For weeks I’ve watched drivers with a gut big enough to obscure their belt buckle, strap on stiff leather hay chaps, grab hay grapples that would make Captain Hook green with envy, and load their trucks from our hay stacks. “How hard can this be?” I ask myself. “These guys spend their whole day sitting and driving, and they can do it.” Yes, I come from a life where I’ve been adept not just at accomplishing whatever I set out to do, but doing it better than most. And yes, I’ve now spent months outdoors and active. Still, one side of me tentatively raises its hand, wishing to point out that fitness is relative. It respectfully wishes to remind me that every time I heft a bale and bump it up to my pickup bed with my knee, I heave a secret sigh of relief that I only have to lift one. Now I’m offering to lift three hundred, a disconnect between wishful thinking and reality that is startling in its optimism, disturbing in its naivete.

Jim, today’s hauler, is waiting in the stack yard when we arrive to start loading. As I toss my hay hooks onto the bed and clamber up he looks at me with surprise. “What you know, girl?” he offers, to cover what I imagine is both his pleasure at having some loading assistance and his dismay that the helper for today is me. Having sent the doubt-monger to sit in the corner, I am impressed with what I’m about to do, giddy that I’m going to join the fraternity of true hay acolytes.

Bernard plunges the tractor grapple down, and hooks fifteen bales at once, which he swings over and carefully sets down on the bare trailer bed. As work arenas go, the bed of a trailer is a far cry from my former office. Although long, it’s only eight feet wide, which means I’m doing a hay cha-cha-cha on the equivalent of an executive’s desk.

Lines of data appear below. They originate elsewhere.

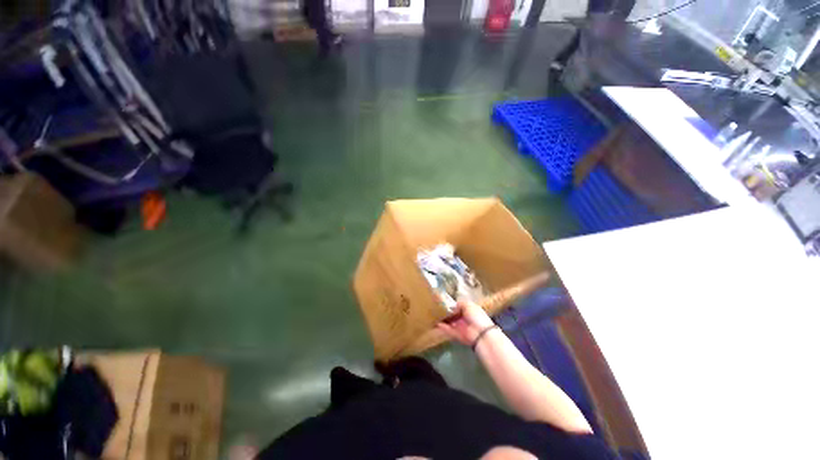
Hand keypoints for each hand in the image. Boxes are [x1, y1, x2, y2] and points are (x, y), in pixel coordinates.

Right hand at [436, 301, 494, 345]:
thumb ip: (460, 304)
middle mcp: (464, 319)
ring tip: (434, 315)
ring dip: (443, 319)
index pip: (459, 307)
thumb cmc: (476, 316)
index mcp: (469, 310)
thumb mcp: (469, 304)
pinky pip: (448, 330)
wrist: (481, 333)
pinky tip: (436, 323)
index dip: (452, 305)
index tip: (443, 302)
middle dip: (446, 312)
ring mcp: (460, 327)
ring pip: (450, 322)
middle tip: (436, 308)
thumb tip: (452, 306)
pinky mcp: (457, 335)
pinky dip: (443, 327)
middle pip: (453, 315)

Instead of files, this particular desktop now is littered with a jumble of hay bales, which we have to straighten and place in a precise pattern if we’re to fit the maximum number of bales into this load.

Stems of dried grass litter the surface, making it as slippery as soap film on a shower floor. I am so aware of all the tragedies that could befall me in this small space that I hardly dare move. Before even arriving on the trailer bed, any of the bales could loosen from the tractor grapple and hit me, changing the connection between my head and my neck forever. A chance misstep as I maneuver over the cluttered bales, and my newly repaired ACL is history. Bumping into Jim could send me flailing off the trailer for a long unhappy fall to the ground, breath gone, back cracked. One hay hook losing its purchase on a bale would mean an instant rotater cuff tear as that bale’s full weight wrenches my shoulder out of its socket. And the damage inflicted if a hay hook finds a purchase in my thigh instead of a bale doesn’t bear dwelling on.